Couple adds new lease of life to classic Dodge hearse
AMONG all the gleaming, high-power hot rods at Seaforth on the weekend was one notable black duck.
It was a not-so shiny, but equally fascinating, vintage hearse. The black 1951 Dodge Custom Kingsway is owned by Deidre Turner from Eton who was just as proud as any of the Corvette or Camaro owners.
"I love my car," Ms Turner said.
"We found it at Walkerston two years ago. It was covered in mattresses under a house.
"When a friend rubbed off the dust from the side window to reveal the last time it was registered, I just had to have it."
The intriguing vehicle, with church style windows and a crank shaft to lift the coffins in the back, was last registered in December 1970, the same year and month Ms Turner was born.
She thinks the hearse started its life at the Surry Hills Holy Trinity Greek Orthodox church in Sydney.

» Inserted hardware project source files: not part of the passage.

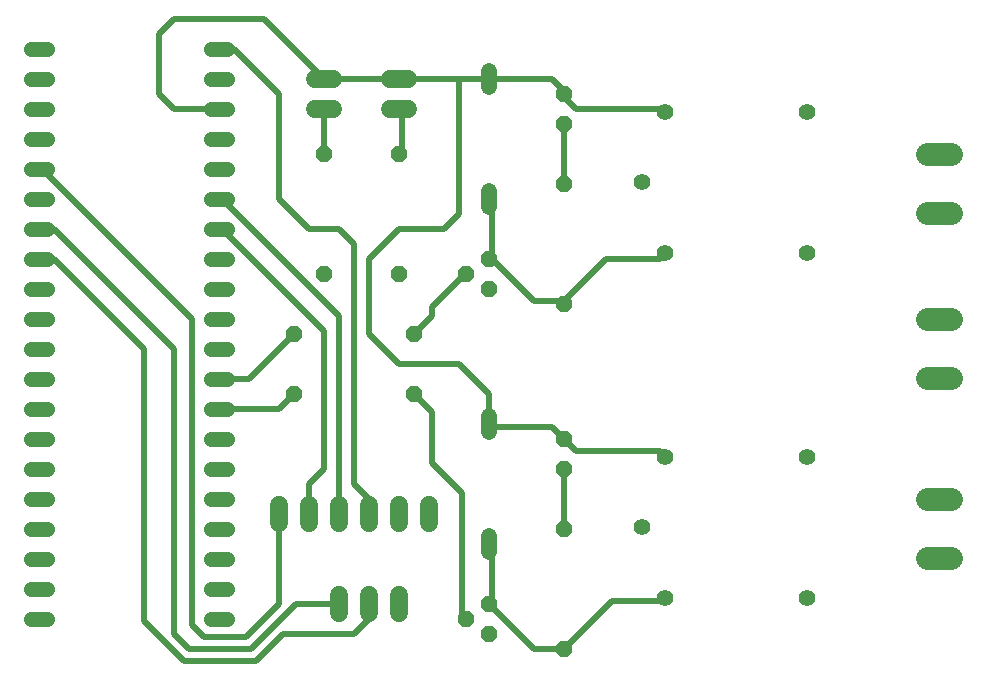
<source format=gbr>
G04 EAGLE Gerber RS-274X export*
G75*
%MOMM*%
%FSLAX34Y34*%
%LPD*%
%INTop Copper*%
%IPPOS*%
%AMOC8*
5,1,8,0,0,1.08239X$1,22.5*%
G01*
%ADD10C,1.524000*%
%ADD11C,1.320800*%
%ADD12P,1.429621X8X292.500000*%
%ADD13P,1.429621X8X112.500000*%
%ADD14P,1.429621X8X202.500000*%
%ADD15C,1.408000*%
%ADD16C,1.308000*%
%ADD17C,1.981200*%
%ADD18C,0.508000*%


D10*
X292100Y284480D02*
X292100Y299720D01*
X317500Y299720D02*
X317500Y284480D01*
X342900Y284480D02*
X342900Y299720D01*
X368300Y299720D02*
X368300Y284480D01*
X393700Y284480D02*
X393700Y299720D01*
X419100Y299720D02*
X419100Y284480D01*
D11*
X469900Y653796D02*
X469900Y667004D01*
X469900Y565404D02*
X469900Y552196D01*
X469900Y374904D02*
X469900Y361696D01*
X469900Y273304D02*
X469900Y260096D01*
D12*
X533400Y647700D03*
X533400Y622300D03*
X533400Y355600D03*
X533400Y330200D03*
D13*
X469900Y508000D03*
X450850Y495300D03*
X469900Y482600D03*
X469900Y215900D03*
X450850Y203200D03*
X469900Y190500D03*
X533400Y177800D03*
X533400Y279400D03*
X533400Y469900D03*
X533400Y571500D03*
D14*
X406400Y444500D03*
X304800Y444500D03*
X406400Y393700D03*
X304800Y393700D03*
D12*
X330200Y596900D03*
X330200Y495300D03*
X393700Y596900D03*
X393700Y495300D03*
D15*
X739200Y632700D03*
X619200Y512700D03*
X599200Y572700D03*
X739200Y512700D03*
X619200Y632700D03*
X739200Y340600D03*
X619200Y220600D03*
X599200Y280600D03*
X739200Y220600D03*
X619200Y340600D03*
D10*
X401320Y660400D02*
X386080Y660400D01*
X386080Y635000D02*
X401320Y635000D01*
X337820Y635000D02*
X322580Y635000D01*
X322580Y660400D02*
X337820Y660400D01*
D16*
X247840Y203200D02*
X234760Y203200D01*
X234760Y228600D02*
X247840Y228600D01*
X247840Y254000D02*
X234760Y254000D01*
X234760Y279400D02*
X247840Y279400D01*
X247840Y304800D02*
X234760Y304800D01*
X234760Y330200D02*
X247840Y330200D01*
X247840Y355600D02*
X234760Y355600D01*
X234760Y381000D02*
X247840Y381000D01*
X247840Y406400D02*
X234760Y406400D01*
X234760Y431800D02*
X247840Y431800D01*
X247840Y457200D02*
X234760Y457200D01*
X234760Y482600D02*
X247840Y482600D01*
X247840Y508000D02*
X234760Y508000D01*
X234760Y533400D02*
X247840Y533400D01*
X247840Y558800D02*
X234760Y558800D01*
X234760Y584200D02*
X247840Y584200D01*
X247840Y609600D02*
X234760Y609600D01*
X234760Y635000D02*
X247840Y635000D01*
X247840Y660400D02*
X234760Y660400D01*
X234760Y685800D02*
X247840Y685800D01*
X95440Y203200D02*
X82360Y203200D01*
X82360Y228600D02*
X95440Y228600D01*
X95440Y254000D02*
X82360Y254000D01*
X82360Y279400D02*
X95440Y279400D01*
X95440Y304800D02*
X82360Y304800D01*
X82360Y330200D02*
X95440Y330200D01*
X95440Y355600D02*
X82360Y355600D01*
X82360Y381000D02*
X95440Y381000D01*
X95440Y406400D02*
X82360Y406400D01*
X82360Y431800D02*
X95440Y431800D01*
X95440Y457200D02*
X82360Y457200D01*
X82360Y482600D02*
X95440Y482600D01*
X95440Y508000D02*
X82360Y508000D01*
X82360Y533400D02*
X95440Y533400D01*
X95440Y558800D02*
X82360Y558800D01*
X82360Y584200D02*
X95440Y584200D01*
X95440Y609600D02*
X82360Y609600D01*
X82360Y635000D02*
X95440Y635000D01*
X95440Y660400D02*
X82360Y660400D01*
X82360Y685800D02*
X95440Y685800D01*
D10*
X393700Y223520D02*
X393700Y208280D01*
X368300Y208280D02*
X368300Y223520D01*
X342900Y223520D02*
X342900Y208280D01*
D17*
X840994Y596646D02*
X860806Y596646D01*
X860806Y546354D02*
X840994Y546354D01*
X840994Y304546D02*
X860806Y304546D01*
X860806Y254254D02*
X840994Y254254D01*
X840994Y406654D02*
X860806Y406654D01*
X860806Y456946D02*
X840994Y456946D01*
D18*
X330200Y596900D02*
X330200Y635000D01*
X396240Y635000D02*
X396240Y599440D01*
X396240Y635000D02*
X393700Y635000D01*
X396240Y599440D02*
X393700Y596900D01*
X393700Y660400D02*
X330200Y660400D01*
X472440Y365760D02*
X523240Y365760D01*
X533400Y355600D01*
X472440Y365760D02*
X469900Y368300D01*
X543560Y345440D02*
X614680Y345440D01*
X543560Y345440D02*
X533400Y355600D01*
X614680Y345440D02*
X619200Y340600D01*
X523240Y660400D02*
X469900Y660400D01*
X523240Y660400D02*
X533400Y650240D01*
X533400Y647700D01*
X543560Y635000D02*
X614680Y635000D01*
X543560Y635000D02*
X533400Y645160D01*
X533400Y647700D01*
X469900Y660400D02*
X444500Y660400D01*
X393700Y660400D01*
X241300Y635000D02*
X203200Y635000D01*
X190500Y647700D01*
X190500Y698500D02*
X203200Y711200D01*
X279400Y711200D01*
X190500Y698500D02*
X190500Y647700D01*
X279400Y711200D02*
X330200Y660400D01*
X444500Y660400D02*
X444500Y546100D01*
X431800Y533400D01*
X393700Y533400D01*
X368300Y508000D01*
X368300Y444500D01*
X393700Y419100D01*
X444500Y419100D01*
X469900Y393700D01*
X469900Y368300D01*
X616980Y632700D02*
X619200Y632700D01*
X616980Y632700D02*
X614680Y635000D01*
X533400Y330200D02*
X533400Y279400D01*
X472440Y264160D02*
X472440Y218440D01*
X469900Y215900D01*
X472440Y264160D02*
X469900Y266700D01*
X508000Y177800D02*
X533400Y177800D01*
X508000Y177800D02*
X469900Y215900D01*
X574040Y218440D02*
X614680Y218440D01*
X574040Y218440D02*
X533400Y177800D01*
X614680Y218440D02*
X619200Y220600D01*
X533400Y571500D02*
X533400Y622300D01*
X533400Y472440D02*
X508000Y472440D01*
X472440Y508000D01*
X472440Y558800D01*
X469900Y558800D01*
X469900Y508000D02*
X472440Y508000D01*
X568960Y508000D02*
X614680Y508000D01*
X568960Y508000D02*
X533400Y472440D01*
X614680Y508000D02*
X619200Y512700D01*
X533400Y472440D02*
X533400Y469900D01*
X421640Y378460D02*
X421640Y335280D01*
X447040Y309880D01*
X447040Y203200D01*
X421640Y378460D02*
X406400Y393700D01*
X447040Y203200D02*
X450850Y203200D01*
X421640Y459740D02*
X421640Y467360D01*
X447040Y492760D01*
X421640Y459740D02*
X406400Y444500D01*
X447040Y492760D02*
X450850Y495300D01*
X292100Y381000D02*
X241300Y381000D01*
X292100Y381000D02*
X304800Y393700D01*
X266700Y406400D02*
X241300Y406400D01*
X266700Y406400D02*
X304800Y444500D01*
X306468Y215900D02*
X268368Y177800D01*
X215900Y177800D02*
X203200Y190500D01*
X203200Y431800D01*
X101600Y533400D01*
X88900Y533400D01*
X306468Y215900D02*
X342900Y215900D01*
X268368Y177800D02*
X215900Y177800D01*
X368300Y203200D02*
X368300Y215900D01*
X368300Y203200D02*
X355600Y190500D01*
X295437Y190500D01*
X272577Y167640D01*
X215900Y167640D01*
X101600Y508000D02*
X88900Y508000D01*
X101600Y508000D02*
X177800Y431800D01*
X211692Y167640D02*
X215900Y167640D01*
X177800Y201532D02*
X177800Y431800D01*
X177800Y201532D02*
X211692Y167640D01*
X218440Y457200D02*
X91440Y584200D01*
X218440Y457200D02*
X218440Y198120D01*
X228600Y187960D01*
X91440Y584200D02*
X88900Y584200D01*
X292100Y215900D02*
X264160Y187960D01*
X292100Y215900D02*
X292100Y292100D01*
X264160Y187960D02*
X228600Y187960D01*
X241300Y533400D02*
X243840Y533400D01*
X330200Y330200D02*
X317500Y317500D01*
X317500Y292100D01*
X330200Y447040D02*
X243840Y533400D01*
X330200Y447040D02*
X330200Y330200D01*
X243840Y558800D02*
X241300Y558800D01*
X344170Y293370D02*
X342900Y292100D01*
X344170Y293370D02*
X342900Y294640D01*
X342900Y459740D02*
X243840Y558800D01*
X342900Y459740D02*
X342900Y294640D01*
X254000Y685800D02*
X241300Y685800D01*
X254000Y685800D02*
X292100Y647700D01*
X292100Y558800D01*
X317500Y533400D01*
X342900Y533400D01*
X355600Y520700D01*
X355600Y317500D01*
X368300Y304800D02*
X368300Y292100D01*
X368300Y304800D02*
X355600Y317500D01*
M02*

</source>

From there it ended up at Gilgrandra in New South Wales where Walkerston resident Betty Harvey found it 22 years ago and has had it stored ever since.
"We checked the oil and water and then it started straight away," Ms Turner said.
Ms Turner and her partner Matt Taylor are restoring the vehicle to bring it up to the shiny standard the 100 or so other vehicles were on the weekend at the Seaforth Rods, Classics and Customs Weekend.
Organising committee member Dave Moy said the event, in its fourth year, attracted an estimated crowd of 2000 over the weekend.
"The objective is to provide an opportunity for people to show off their cars while we can show off beautiful Seaforth," Mr Moy said. "It is also a great chance for local groups to do a bit of fundraising."
The overall show winner was Cleave Williams from Emerald with his 57 Chev Belair.